L’appartement de Mme du Barry restauré, la quintessence de l’art de vivre au XVIIIe siècle

Elle n’y resta que quatre ans. Installée en 1770 dans un appartement de 350 m2 situé au-dessus de son royal amant au château de Versailles et communiquant directement par un escalier privé, la comtesse du Barry en fut expulsée en 1774 à sa mort. Louis XVI n’allait certainement pas y laisser séjourner le dernier favori de son grand-père.
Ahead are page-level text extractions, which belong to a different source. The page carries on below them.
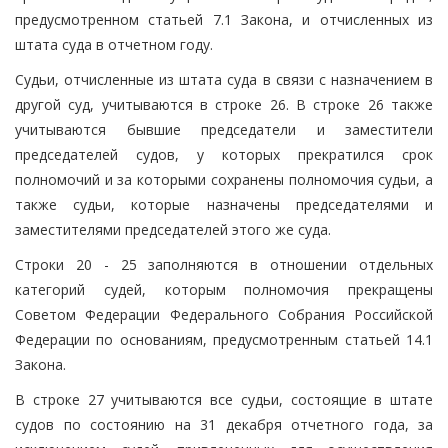
предусмотренном статьей 7.1 Закона, и отчисленных из
штата суда в отчетном году.
Судьи, отчисленные из штата суда в связи с назначением в
другой суд, учитываются в строке 26. В строке 26 также
учитываются бывшие председатели и заместители
председателей судов, у которых прекратился срок
полномочий и за которыми сохранены полномочия судьи, а
также судьи, которые назначены председателями и
заместителями председателей этого же суда.
Строки 20 - 25 заполняются в отношении отдельных
категорий судей, которым полномочия прекращены
Советом Федерации Федерального Собрания Российской
Федерации по основаниям, предусмотренным статьей 14.1
Закона.
В строке 27 учитываются все судьи, состоящие в штате
судов по состоянию на 31 декабря отчетного года, за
Mais cela n’empêche pas les espaces imaginés par l’architecte Ange-Jacques Gabriel d’être associés à jamais au nom de celle qui égaya la fin de l’existence de Louis XV, la veuve de la reine Marie Leszczynska et qui aimait aussi son amant. a perdu Marquise de Pompadour. Le roi de soixante ans raffolait de cette ancienne courtisane de luxe, de 33 ans sa cadette, née Jeanne Becque. Même une décoration blanc et or a été autorisée pour les pièces principales de cette demeure. qui, en général, était l’apanage d’un État princier.
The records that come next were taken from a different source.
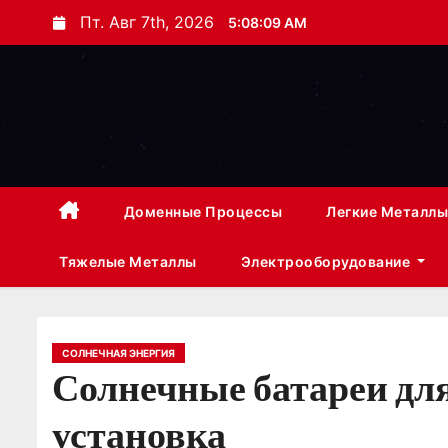
П
Пт. Авг 7th, 2026
5:08:10 AM
е
р
е
й
т
и
к
Доменные Процессы
Легкие Металлы
с
Тяжелые Металлы
Электрооборудование
о
д
е
р
СОЛНЕЧНАЯ ЭНЕРГИЯ
Солнечные батареи для
ж
и
установка
м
Lire Aussi :  Francky Vincent nommé chevalier des Arts et des Lettres

Bien que ces 14 pièces aient traversé les siècles – et même la Révolution française – sans modifications majeures et qu’une première restauration ait été effectuée entre 1943 et 1947 pour leur redonner leur aspect de 1774, un lifting s’imposait. « Cette nouvelle restauration fera honneur à la campagne précédente. L’essentiel de l’intervention consistera en une restauration uniforme, ne corrigeant qu’une partie des incohérences signalées dans la situation de 1774. De plus, certaines œuvres traitées sur place dans les années 1940 nécessiteront une restauration plus poussée en atelier », précisait le Château au début du chantier en mars 2021.
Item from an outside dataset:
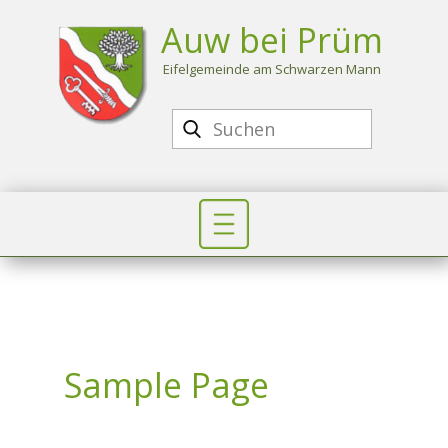
Auw bei Prüm
Eife​lgemeinde am Schwarzen Mann
Sample Page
Remodelé comme au temps de La du Barry

C’était le 22 octobre 2022, quatre jours après l’ouverture de la grande exposition « Louis XV. Passions d’un Roi”, les portes de l’appartement de Madame du Barry ont été rouvertes au public – dans le cadre d’une visite guidée – après une longue restauration de 18 mois. Soutenu par le mécénat d’Axa, il employait menuisiers, doreurs, marbriers , stucateurs, serruriers… tout en cachant tous les réseaux d’éclairage et de sécurité ainsi que les travaux d’isolation.Redécorés dans l’esprit des meubles et objets d’art que la dernière maîtresse de Louis XV y conserva.Choisis, les espaces de baignade dans une atmosphère d’intimité et de tendresse se veulent aujourd’hui un témoignage de l’authenticité de l’art de vivre.XVIIIe siècle.

Lire Aussi :  Blandine, une jeune cherbourgeoise présidente du jury du Prix Goncourt des lycéens !

Source

Leave a Reply

Your email address will not be published.